# Baby Face and his food



## kuklachica (Dec 23, 2009)

Today was Pea Day, and here is Baby Face playing with his food. It was a bit big, and he refused to take a bite of it, so I squished it/broke it up a little after the pics. Now, of course, he is finding the biggest pieces (which are small) and still carrying them around like a trophy. Go figure :roll:









Uploaded with ImageShack.us


----------



## XSprinkleFaceX (Nov 17, 2009)

My fish did that with his pellet and I thought it was stuck...until he spat it out and ate it..That so adorable though! You have a gorgeous fish


----------



## rachel1811 (Mar 13, 2010)

he is a truly beautiful fish


----------



## sjones (Apr 28, 2010)

Wow! Where did you find him?? He's GORGEOUS!! I love the first picture!


----------



## metalbetta (May 17, 2010)

HA! Nina does that with blood worms. It's hilarious!


----------



## SilverCaracal (May 9, 2010)

That's so cute!! Babyface is beatiful!!


----------



## Zoelie (May 14, 2010)

Wow, that is a really awesome green fish!


----------



## kuklachica (Dec 23, 2009)

Thanks everyone! I got him at Petco. He's more green in the flash, but he always has a green tint to him. Here he is in natural light when I was changing his water a few weeks ago (that's why he was in a cup).
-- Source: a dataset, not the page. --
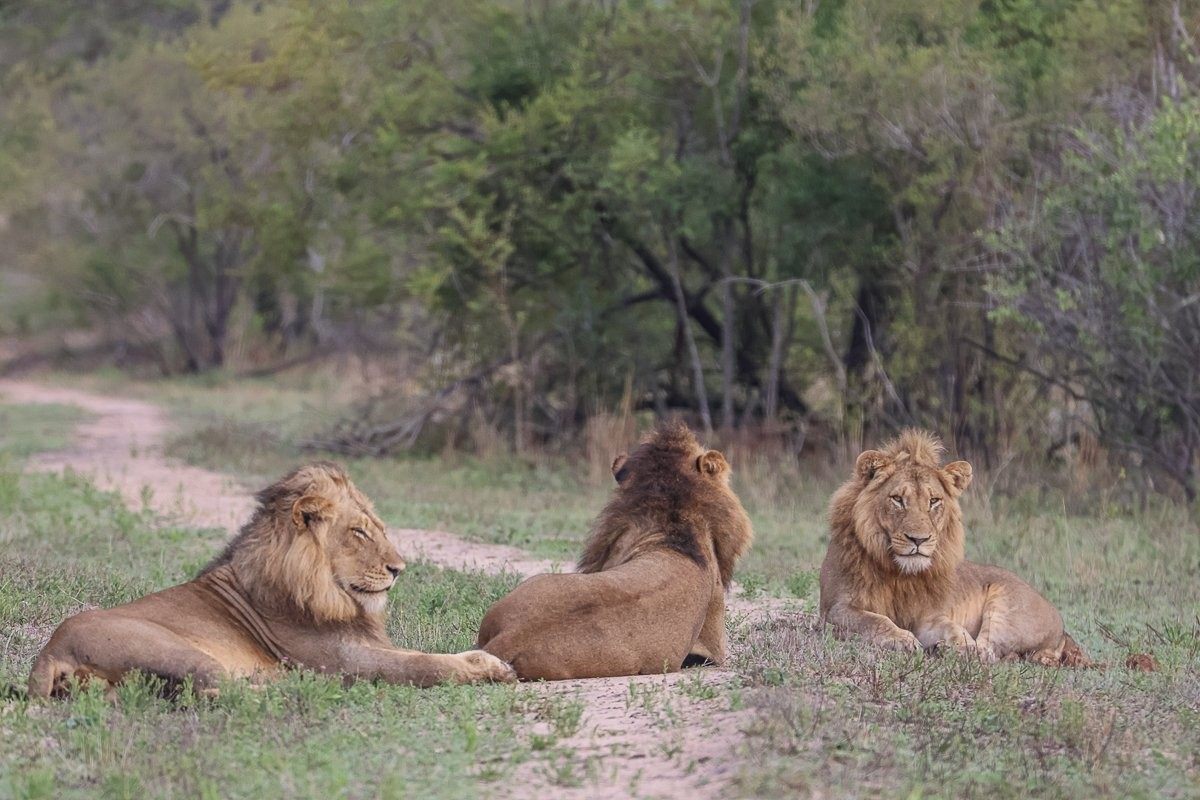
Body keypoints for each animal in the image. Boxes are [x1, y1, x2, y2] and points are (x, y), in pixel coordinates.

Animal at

Uploaded with ImageShack.us


----------



## kuklachica (Dec 23, 2009)

And here he is tonight, without a flash, just the tank light-







Uploaded with ImageShack.us


----------



## Fermin (Apr 18, 2010)

Gorgeous!


----------



## Alienbetta1 (May 9, 2010)

Wow!


----------



## doggyhog (Apr 30, 2009)

I know I've said it before, but if you ever can't keep him, he's mine!! LOL 

Such a gorgeous boy...


----------



## Alexanderismylife (Jun 14, 2010)

Oooh I love him xD Where did you find him?!!?! Aquabid?


----------



## kuklachica (Dec 23, 2009)

Petco!


----------



## sjones (Apr 28, 2010)

Uh-oh, is this a new guy from Petco..? I'm not allowed to go there anymore, did you see my last yellow CT I got there?, I'm up to five, must resist! 
He really is the most beautiful betta! I love green!


----------



## FuulieQ (Jan 10, 2010)

... he's so pretty... I'm jealous. ;D


----------



## ThirdPotato (Feb 10, 2010)

Wow that IS one beautiful fish! And so cute that he plays with his food! haha, I've never seen that before. Man, I can't get over those colors!


----------



## AureliaAurita (Jun 25, 2010)

Lol he's got such personality to go with his good looks! =P What a cutie!


----------



## Pixierella (Jul 15, 2010)

wow, he really is gorgeous


----------



## Sinamongal (Jun 25, 2010)

He's gorgeous! Love his coloring.


----------



## Maryrox247 (Aug 10, 2009)

I thought he was green lol. HE IS GORGEOUS! Where did you get him?


----------



## shadow123 (Jun 6, 2010)

kuklachica said:


> Today was Pea Day, and here is Baby Face playing with his food. It was a bit big, and he refused to take a bite of it, so I squished it/broke it up a little after the pics. Now, of course, he is finding the biggest pieces (which are small) and still carrying them around like a trophy. Go figure :roll:
> 
> 
> 
> ...


woahhhh that betta looks like he has feathers instead of fins!! i wish i could have one like that!!! hes a real eye catcher


----------



## Dead Sunlight (Jun 14, 2010)

Awesome fish!!!


----------



## bloo97 (Mar 6, 2010)

So pretty!!!


----------



## Jayy (Dec 23, 2009)

He's very very handsome.


----------



## dramaqueen (Jul 7, 2008)

He's beautiful!!


----------